[START TEXT BLOCK]
Roman world

Rome, the village on the Palatine would develop into the centre of the world.

Rome

To judge from preserved utensils, furniture and domestic decoration, the general living standard in smaller towns like Pompeii, where sufficient work and accommodations were evidently available, must have been quite high. In the large cities, on the other hand, social differences would have been much wider. Archaeological excavations uncover little evidence of the lower classes because their possessions were humble and impermanent. In contrast, the material and quality of the finds from Rome's religious and political centre, the Forum Romanum , demonstrate they were made for long-term use. Thus our impression of ancient society is sharply biased.

Temples

Sanctuaries existed in all shapes and sizes. The design of the classical Roman temple was borrowed from the Etruscans. Placed on high podiums, the temples could be seen from a distance. The earliest were constructed of wood, tuff and fired clay. Marble and limestone were not employed until the late second century B.C. as the Romans experienced more and more of the Greek and Hellenistic worlds. The pieces of architectural ornaments (APM09233) date from the later, richer phase.

Personifications

The authorities also encouraged cults of personified objects and concepts. A sanctuary was built to Vesta, the goddess of fire, for instance, and to Fortuna, the embodiment of life's lot. A proud army general could erect a temple to his personal good fortune, that is, his day of military victory, and create a special new deity.
[END TEXT BLOCK]
In the Roman world text, whom did the Romans borrow the design of the classical Roman temple from? Rely only on the text above for this.
[START DATA]
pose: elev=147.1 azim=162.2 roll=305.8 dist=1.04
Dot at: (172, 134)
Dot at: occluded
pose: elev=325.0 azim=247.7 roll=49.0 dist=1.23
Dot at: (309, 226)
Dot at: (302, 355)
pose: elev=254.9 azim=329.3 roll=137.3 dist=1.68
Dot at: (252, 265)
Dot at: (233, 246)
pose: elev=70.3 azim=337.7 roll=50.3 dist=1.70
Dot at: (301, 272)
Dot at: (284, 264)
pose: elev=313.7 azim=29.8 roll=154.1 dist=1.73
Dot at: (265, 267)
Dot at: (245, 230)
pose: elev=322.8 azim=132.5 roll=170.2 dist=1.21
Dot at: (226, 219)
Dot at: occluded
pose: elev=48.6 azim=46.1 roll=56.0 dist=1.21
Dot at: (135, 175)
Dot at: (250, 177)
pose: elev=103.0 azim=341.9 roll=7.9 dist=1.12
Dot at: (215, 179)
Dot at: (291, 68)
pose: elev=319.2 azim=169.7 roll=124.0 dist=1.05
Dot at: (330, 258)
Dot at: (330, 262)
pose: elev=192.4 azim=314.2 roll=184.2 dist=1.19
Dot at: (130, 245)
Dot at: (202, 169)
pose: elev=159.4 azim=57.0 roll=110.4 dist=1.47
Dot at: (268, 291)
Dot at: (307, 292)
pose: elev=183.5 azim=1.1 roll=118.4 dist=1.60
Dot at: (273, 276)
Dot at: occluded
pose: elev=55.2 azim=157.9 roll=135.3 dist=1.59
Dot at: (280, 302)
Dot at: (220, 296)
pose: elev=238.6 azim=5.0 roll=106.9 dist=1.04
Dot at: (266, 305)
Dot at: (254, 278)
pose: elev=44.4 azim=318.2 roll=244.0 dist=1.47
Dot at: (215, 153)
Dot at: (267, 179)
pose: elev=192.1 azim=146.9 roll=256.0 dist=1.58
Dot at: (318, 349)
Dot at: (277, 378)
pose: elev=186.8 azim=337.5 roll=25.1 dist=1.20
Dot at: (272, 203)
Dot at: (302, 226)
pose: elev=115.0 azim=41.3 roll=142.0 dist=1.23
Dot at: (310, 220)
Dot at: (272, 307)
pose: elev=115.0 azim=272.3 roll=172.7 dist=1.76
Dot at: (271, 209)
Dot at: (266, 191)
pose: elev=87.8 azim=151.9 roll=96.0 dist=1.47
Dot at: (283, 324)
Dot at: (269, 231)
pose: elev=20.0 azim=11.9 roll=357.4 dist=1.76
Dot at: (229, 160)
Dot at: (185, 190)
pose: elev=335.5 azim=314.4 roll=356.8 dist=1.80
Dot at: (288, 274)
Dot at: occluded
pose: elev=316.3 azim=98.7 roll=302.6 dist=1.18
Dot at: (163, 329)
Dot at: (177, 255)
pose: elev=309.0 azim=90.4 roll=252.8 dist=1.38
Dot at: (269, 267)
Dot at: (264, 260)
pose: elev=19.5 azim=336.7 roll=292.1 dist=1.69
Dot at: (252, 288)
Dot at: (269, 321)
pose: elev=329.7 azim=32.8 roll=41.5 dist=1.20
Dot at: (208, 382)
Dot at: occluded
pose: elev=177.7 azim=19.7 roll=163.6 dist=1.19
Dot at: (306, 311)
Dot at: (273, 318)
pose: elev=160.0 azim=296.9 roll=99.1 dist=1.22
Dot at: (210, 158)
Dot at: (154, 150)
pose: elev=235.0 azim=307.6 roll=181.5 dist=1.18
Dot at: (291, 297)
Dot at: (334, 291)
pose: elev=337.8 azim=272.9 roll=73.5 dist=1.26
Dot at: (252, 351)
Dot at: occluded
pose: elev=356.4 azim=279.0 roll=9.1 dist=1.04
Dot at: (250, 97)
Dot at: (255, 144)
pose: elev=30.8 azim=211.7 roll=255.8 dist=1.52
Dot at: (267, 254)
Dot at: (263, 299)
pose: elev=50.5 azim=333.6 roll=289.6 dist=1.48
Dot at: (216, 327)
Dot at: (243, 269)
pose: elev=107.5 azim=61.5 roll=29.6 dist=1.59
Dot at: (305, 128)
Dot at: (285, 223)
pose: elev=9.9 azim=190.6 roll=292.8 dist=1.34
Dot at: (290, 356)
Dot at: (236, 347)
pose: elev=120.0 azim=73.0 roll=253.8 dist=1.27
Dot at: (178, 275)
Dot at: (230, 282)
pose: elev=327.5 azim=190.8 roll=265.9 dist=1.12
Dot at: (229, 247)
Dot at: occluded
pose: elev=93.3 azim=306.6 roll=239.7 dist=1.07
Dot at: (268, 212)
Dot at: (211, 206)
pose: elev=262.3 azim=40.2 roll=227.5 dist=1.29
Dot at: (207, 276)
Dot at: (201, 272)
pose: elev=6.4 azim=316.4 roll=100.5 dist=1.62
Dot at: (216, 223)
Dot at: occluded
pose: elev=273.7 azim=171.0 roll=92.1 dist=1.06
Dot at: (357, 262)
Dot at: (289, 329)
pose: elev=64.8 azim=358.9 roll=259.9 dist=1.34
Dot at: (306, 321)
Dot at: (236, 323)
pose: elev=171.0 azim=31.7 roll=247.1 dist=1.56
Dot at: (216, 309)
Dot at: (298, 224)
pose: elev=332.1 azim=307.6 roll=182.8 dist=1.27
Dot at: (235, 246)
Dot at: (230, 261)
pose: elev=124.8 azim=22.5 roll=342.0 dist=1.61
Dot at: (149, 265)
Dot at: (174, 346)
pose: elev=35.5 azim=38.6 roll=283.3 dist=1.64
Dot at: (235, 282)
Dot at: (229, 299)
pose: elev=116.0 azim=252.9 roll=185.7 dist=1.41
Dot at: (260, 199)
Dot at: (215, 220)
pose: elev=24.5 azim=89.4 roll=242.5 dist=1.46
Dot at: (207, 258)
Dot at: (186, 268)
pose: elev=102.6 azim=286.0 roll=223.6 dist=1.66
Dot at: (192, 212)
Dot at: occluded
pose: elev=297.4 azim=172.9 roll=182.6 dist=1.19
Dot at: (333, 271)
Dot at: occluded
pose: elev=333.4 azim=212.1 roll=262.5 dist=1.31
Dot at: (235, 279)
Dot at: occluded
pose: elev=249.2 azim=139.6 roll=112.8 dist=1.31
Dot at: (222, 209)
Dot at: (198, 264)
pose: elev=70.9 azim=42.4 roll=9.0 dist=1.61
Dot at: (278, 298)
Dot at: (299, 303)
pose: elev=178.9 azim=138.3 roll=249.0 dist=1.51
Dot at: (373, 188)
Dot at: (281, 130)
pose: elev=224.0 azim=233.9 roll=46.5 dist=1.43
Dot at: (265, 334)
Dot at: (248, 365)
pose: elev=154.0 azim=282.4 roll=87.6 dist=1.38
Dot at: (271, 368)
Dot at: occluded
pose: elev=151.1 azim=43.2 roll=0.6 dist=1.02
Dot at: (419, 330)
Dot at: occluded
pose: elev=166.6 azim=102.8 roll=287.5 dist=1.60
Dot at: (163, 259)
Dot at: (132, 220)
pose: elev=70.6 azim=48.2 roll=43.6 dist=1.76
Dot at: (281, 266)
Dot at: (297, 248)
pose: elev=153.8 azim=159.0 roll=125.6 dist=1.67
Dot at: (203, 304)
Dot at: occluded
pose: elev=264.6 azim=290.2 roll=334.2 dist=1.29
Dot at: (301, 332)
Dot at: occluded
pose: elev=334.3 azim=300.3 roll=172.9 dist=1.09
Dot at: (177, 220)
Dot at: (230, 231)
[END DATA]
▶ **EXERCISE SOLUTION**: The Etruscans.